START Document excerpt
Why I Moved Back to Ulysses III

When iA’s Writer Pro came out I promptly switched over to it (having previously being a huge Writer fan) and I was largely happy using it over Ulysses III. The difference is splitting hairs in the simplicity realm of writing, but I’ve come to find out that single hair makes a very large difference to me.

Both Ulysses III and Writer Pro are exceptionally simple. Writer Pro is a no-nonsense ‘here is what I am, and that is all there is’, type of app. Ulysses III is more of a ‘this is your writing space and it is as simple as you want it to be’, type of app.

Both are simple, just in very different ways.

To me the complexity inherent in Writer Pro is evident in two areas:

  • The modes are the first stage. Where you actively have to think about what part of the writing process you are in. That’s a great tool overall, but one cannot argue that on some level it adds psychological overhead to the process of writing. “Wait, I want to write, but I am in edit mode.”
  • The file storage is the biggest area of concern for me in Writer. Writer Pro relies on simple text files, yes, but those files can be stored anywhere, or in varying folders within iCloud. Each must then be opened by themselves in new windows and thus managing your files becomes more complex than in an app that manages files for you. In other words you have to think about organizing those files.

Ulysses suffers from different levels of complexity:

  • It is meant to house all of your writings. Which is great because they are all there, but also they are all there. You see everything when you have more than just the editor window open — and that’s just distracting. Though to be fair, CMD+1 removes all that visual clutter.
  • Unlike Writer Pro, Ulysses has options — and those options can lead to a more complex tool. The way they are presented keeps things on the simpler side, but options adds complexity.

In my opinion, Writer Pro is actually the more complicated app to use.

Everything you do in Writer Pro, outside of writing and editing, must be done somewhere else — not in the app. So while Writer Pro is more simple, it adds more complexity to my overall workflow as I need more and more tools to do something — anything — with that text I just labored over.

In a nutshell that’s the top reason I am back with Ulysses after a stint with Writer Pro: Ulysses affords me the ability to interact with my texts after I am done writing them and keeps them all in one depository. I can do more with one app in Ulysses than I can in Writer Pro.

Of course there are a few other reasons why I came back, and in no particular order here those are:

  • I think the overall design of Ulysses is better than Writer. And if I don’t like the design, I can just change the colors and fonts. The flexibility is there, but not a distraction as can be in so many other apps.
  • Variable typewriter scrolling is amazing. I like the line I am writing on to be static in position, but I don’t like that position to be the middle of my screen, or maybe I do. With variable typewriter scrolling I can decide on the fly where I want that line to be. It’s fantastic.
  • It’s nice to use, nice to work with, and constantly being improved.
END Document excerpt
● **Exercises to complete**:
A) From the post about moving back to Ulysses III, list the additional reasons the author gives for returning to Ulysses, beyond the main reason.
B) Answer these questions using the post about moving back to Ulysses III:
(i) Which keyboard shortcut removes the visual clutter in Ulysses?
(ii) What kind of files does Writer Pro rely on?
(iii) Which mode is the author in when they say "I want to write"?
START Data to examine
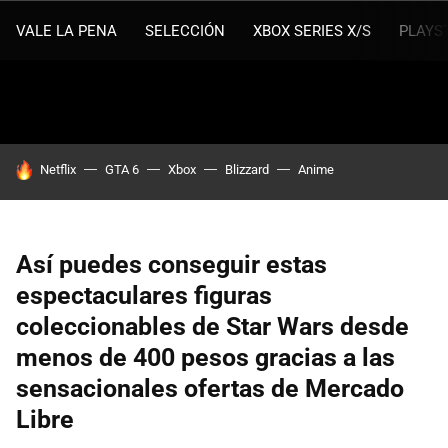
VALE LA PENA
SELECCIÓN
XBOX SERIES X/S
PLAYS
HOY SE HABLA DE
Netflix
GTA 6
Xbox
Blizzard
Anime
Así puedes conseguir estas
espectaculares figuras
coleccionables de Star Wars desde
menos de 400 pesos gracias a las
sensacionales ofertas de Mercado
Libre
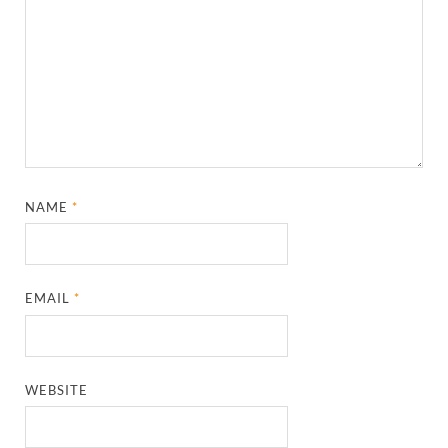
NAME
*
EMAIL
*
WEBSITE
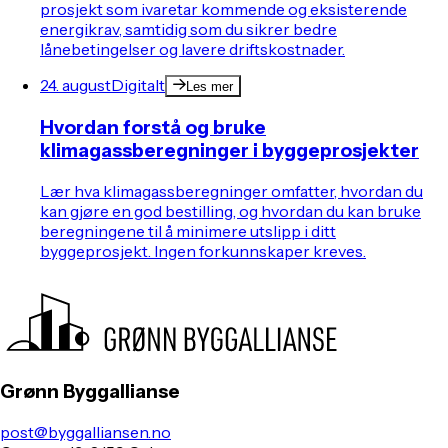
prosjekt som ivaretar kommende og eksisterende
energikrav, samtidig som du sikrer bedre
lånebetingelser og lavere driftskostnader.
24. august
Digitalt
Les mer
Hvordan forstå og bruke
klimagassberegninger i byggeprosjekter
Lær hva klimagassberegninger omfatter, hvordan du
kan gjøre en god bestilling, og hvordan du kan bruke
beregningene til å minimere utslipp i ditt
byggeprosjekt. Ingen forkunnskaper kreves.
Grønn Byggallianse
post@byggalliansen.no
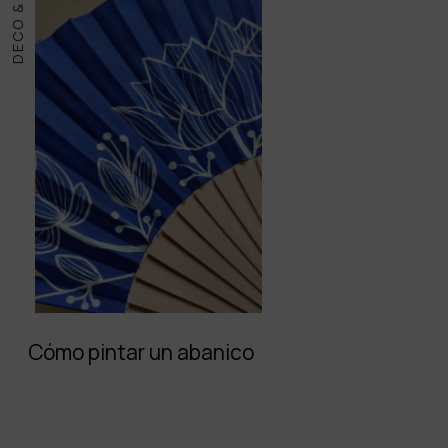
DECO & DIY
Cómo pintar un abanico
END Data to examine
● **Problem solutions**:
A)
- The overall design of Ulysses is better than Writer's, and the colors and fonts can be changed.
- Variable typewriter scrolling lets the author decide on the fly where the line being written sits on the screen.
- It's nice to use, nice to work with, and constantly being improved.

B)
(i) CMD+1
(ii) Simple text files
(iii) Edit mode